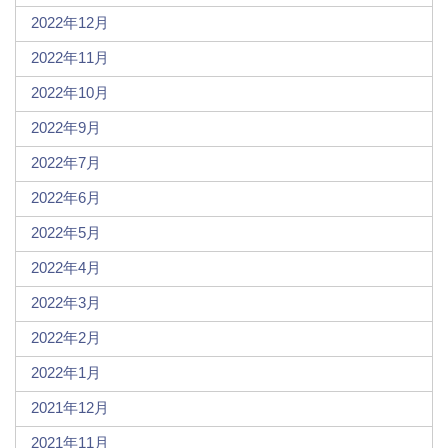
2022年12月
2022年11月
2022年10月
2022年9月
2022年7月
2022年6月
2022年5月
2022年4月
2022年3月
2022年2月
2022年1月
2021年12月
2021年11月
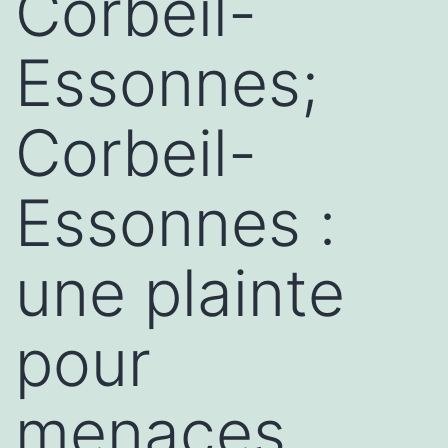
Corbeil-
Essonnes;
Corbeil-
Essonnes :
une plainte
pour
menaces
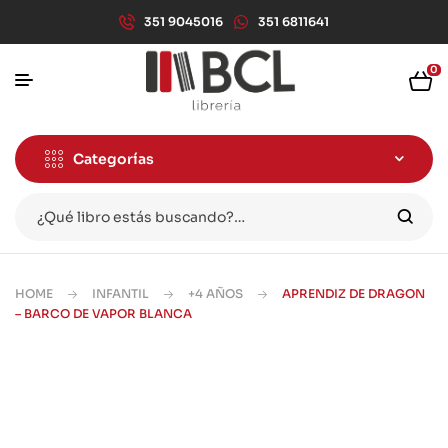
351 9045016
351 6811641
0
Categorías
HOME
INFANTIL
+4 AÑOS
APRENDIZ DE DRAGON
– BARCO DE VAPOR BLANCA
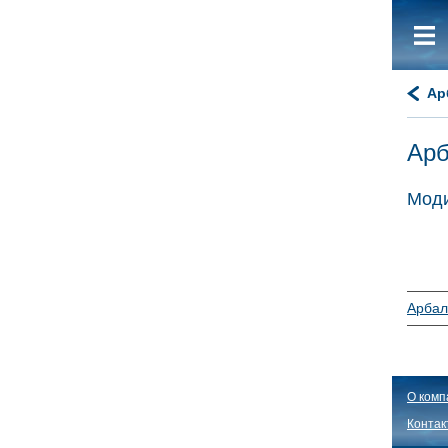
Ар
Арб
Моди
Арбале
О комп
Контак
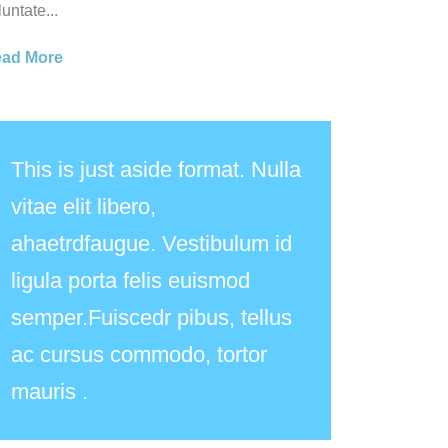
luntate...
ad More
This is just aside format. Nulla
vitae elit libero,
ahaetrdfaugue. Vestibulum id
ligula porta felis euismod
semper.Fuiscedr pibus, tellus
ac cursus commodo, tortor
mauris .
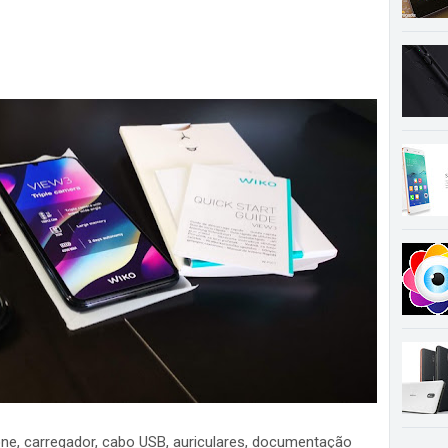
ne, carregador, cabo USB, auriculares, documentação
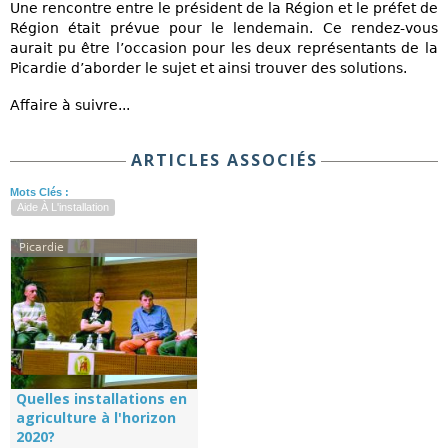
Une rencontre entre le président de la Région et le préfet de
Région était prévue pour le lendemain. Ce rendez-vous
aurait pu être l’occasion pour les deux représentants de la
Picardie d’aborder le sujet et ainsi trouver des solutions.
Affaire à suivre...
ARTICLES ASSOCIÉS
Mots Clés :
Aide À L'installation
Picardie
Quelles installations en
agriculture à l'horizon
2020?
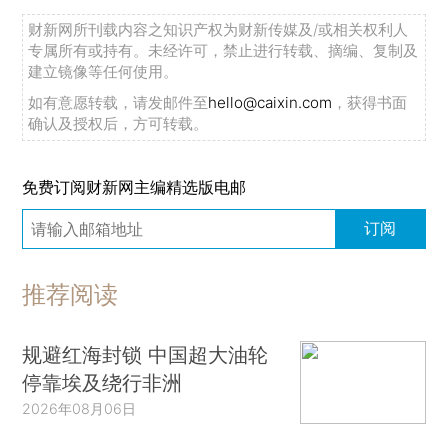
财新网所刊载内容之知识产权为财新传媒及/或相关权利人
专属所有或持有。未经许可，禁止进行转载、摘编、复制及
建立镜像等任何使用。
如有意愿转载，请发邮件至
hello@caixin.com
，获得书面
确认及授权后，方可转载。
免费订阅财新网主编精选版电邮
订阅
推荐阅读
规避红海封锁 中国超大油轮
停靠埃及绕行非洲
2026年08月06日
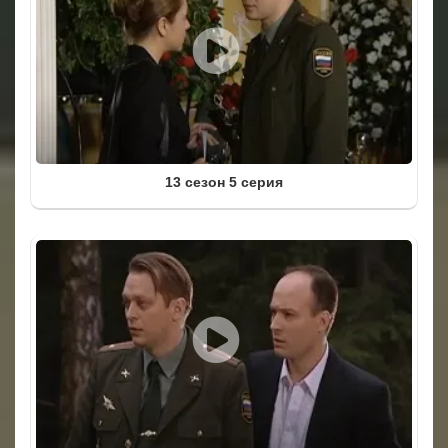
13 сезон 5 серия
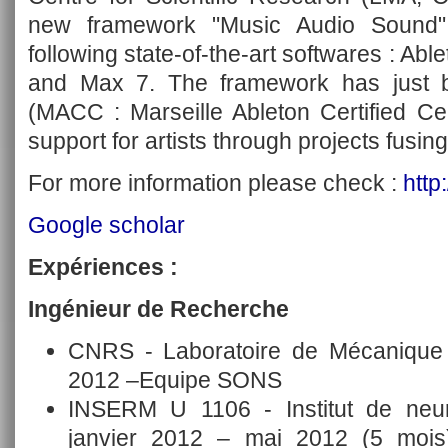
new framework "Music Audio Sound", 
following state-of-the-art softwares : Abl
and Max 7. The framework has just 
(MACC : Marseille Ableton Certified Cente
support for artists through projects fusin
For more information please check :
http
Google scholar
Expériences :
Ingénieur de Recherche
CNRS - Laboratoire de Mécanique 
2012 –Equipe SONS
INSERM U 1106 - Institut de neu
janvier 2012 – mai 2012 (5 moi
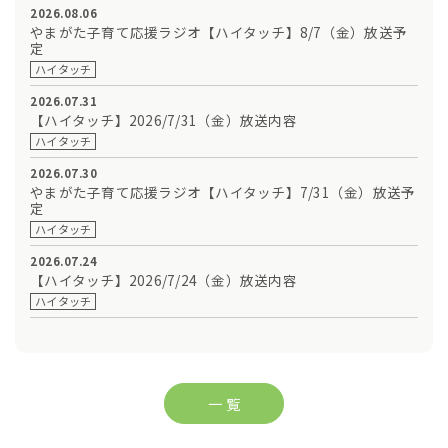
2026.08.06
やまがた子育て応援ラジオ【ハイタッチ】8/7（金）放送予
定
ハイタッチ
2026.07.31
【ハイタッチ】2026/7/31（金）放送内容
ハイタッチ
2026.07.30
やまがた子育て応援ラジオ【ハイタッチ】7/31（金）放送予
定
ハイタッチ
2026.07.24
【ハイタッチ】2026/7/24（金）放送内容
ハイタッチ
一 覧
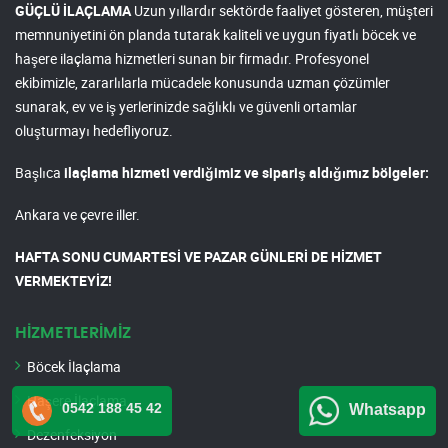
GÜÇLÜ İLAÇLAMA
Uzun yıllardır sektörde faaliyet gösteren, müşteri
memnuniyetini ön planda tutarak kaliteli ve uygun fiyatlı böcek ve
haşere ilaçlama hizmetleri sunan bir firmadır. Profesyonel
ekibimizle, zararlılarla mücadele konusunda uzman çözümler
sunarak, ev ve iş yerlerinizde sağlıklı ve güvenli ortamlar
oluşturmayı hedefliyoruz.
Başlıca
ilaçlama hizmeti verdiğimiz ve sipariş aldığımız bölgeler:
Ankara ve çevre iller.
HAFTA SONU CUMARTESİ VE PAZAR GÜNLERİ DE HİZMET
VERMEKTEYİZ!
HİZMETLERİMİZ
Böcek İlaçlama
Haşere İlaçlama
0542 188 45 42
Whatsapp
Dezenfeksiyon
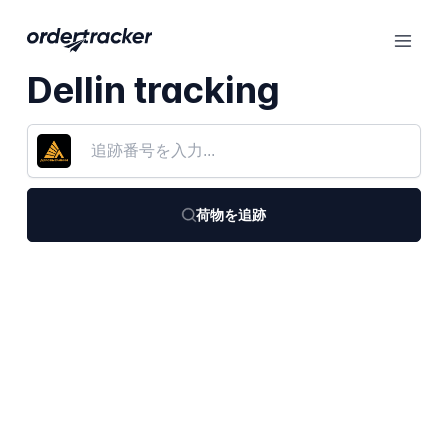
Dellin tracking
荷物を追跡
--- --- ---
### PROBLEM REQUIREMENTS
Quote the records in full and exactly; skip any image.

### PROBLEM SOLUTION
2022年12月
2022年11月
2022年10月
2022年9月
2022年7月
2022年6月
2022年5月
2022年4月
2022年3月
2022年2月
2022年1月
2021年12月
2021年11月
Corbeil-
Essonnes;
Corbeil-
Essonnes :
une plainte
pour
menaces
351 9045016
351 6811641
0
Categorías
HOME
INFANTIL
+4 AÑOS
APRENDIZ DE DRAGON
– BARCO DE VAPOR BLANCA
Ар
Арб
Моди
Арбале
О комп
Контак
luntate...
ad More
This is just aside format. Nulla
vitae elit libero,
ahaetrdfaugue. Vestibulum id
ligula porta felis euismod
semper.Fuiscedr pibus, tellus
ac cursus commodo, tortor
mauris .
ne, carregador, cabo USB, auriculares, documentação
Une rencontre entre le président de la Région et le préfet de
Région était prévue pour le lendemain. Ce rendez-vous
aurait pu être l’occasion pour les deux représentants de la
Picardie d’aborder le sujet et ainsi trouver des solutions.
Affaire à suivre...
ARTICLES ASSOCIÉS
Mots Clés :
Aide À L'installation
Picardie
Quelles installations en
agriculture à l'horizon
2020?
财新网所刊载内容之知识产权为财新传媒及/或相关权利人
专属所有或持有。未经许可，禁止进行转载、摘编、复制及
建立镜像等任何使用。
如有意愿转载，请发邮件至
hello@caixin.com
，获得书面
确认及授权后，方可转载。
免费订阅财新网主编精选版电邮
订阅
推荐阅读
规避红海封锁 中国超大油轮
停靠埃及绕行非洲
2026年08月06日
13 сезон 5 серия
new framework "Music Audio Sound", 
following state-of-the-art softwares : Abl
and Max 7. The framework has just 
(MACC : Marseille Ableton Certified Cente
support for artists through projects fusin
For more information please check :
http
Google scholar
Expériences :
Ingénieur de Recherche
CNRS - Laboratoire de Mécanique 
2012 –Equipe SONS
INSERM U 1106 - Institut de neu
janvier 2012 – mai 2012 (5 moi
2026.08.06
やまがた子育て応援ラジオ【ハイタッチ】8/7（金）放送予
定
ハイタッチ
2026.07.31
【ハイタッチ】2026/7/31（金）放送内容
ハイタッチ
2026.07.30
やまがた子育て応援ラジオ【ハイタッチ】7/31（金）放送予
定
ハイタッチ
2026.07.24
【ハイタッチ】2026/7/24（金）放送内容
ハイタッチ
一 覧
GÜÇLÜ İLAÇLAMA
Uzun yıllardır sektörde faaliyet gösteren, müşteri
memnuniyetini ön planda tutarak kaliteli ve uygun fiyatlı böcek ve
haşere ilaçlama hizmetleri sunan bir firmadır. Profesyonel
ekibimizle, zararlılarla mücadele konusunda uzman çözümler
sunarak, ev ve iş yerlerinizde sağlıklı ve güvenli ortamlar
oluşturmayı hedefliyoruz.
Başlıca
ilaçlama hizmeti verdiğimiz ve sipariş aldığımız bölgeler:
Ankara ve çevre iller.
HAFTA SONU CUMARTESİ VE PAZAR GÜNLERİ DE HİZMET
VERMEKTEYİZ!
HİZMETLERİMİZ
Böcek İlaçlama
Haşere İlaçlama
0542 188 45 42
Whatsapp
Dezenfeksiyon
Dellin tracking
荷物を追跡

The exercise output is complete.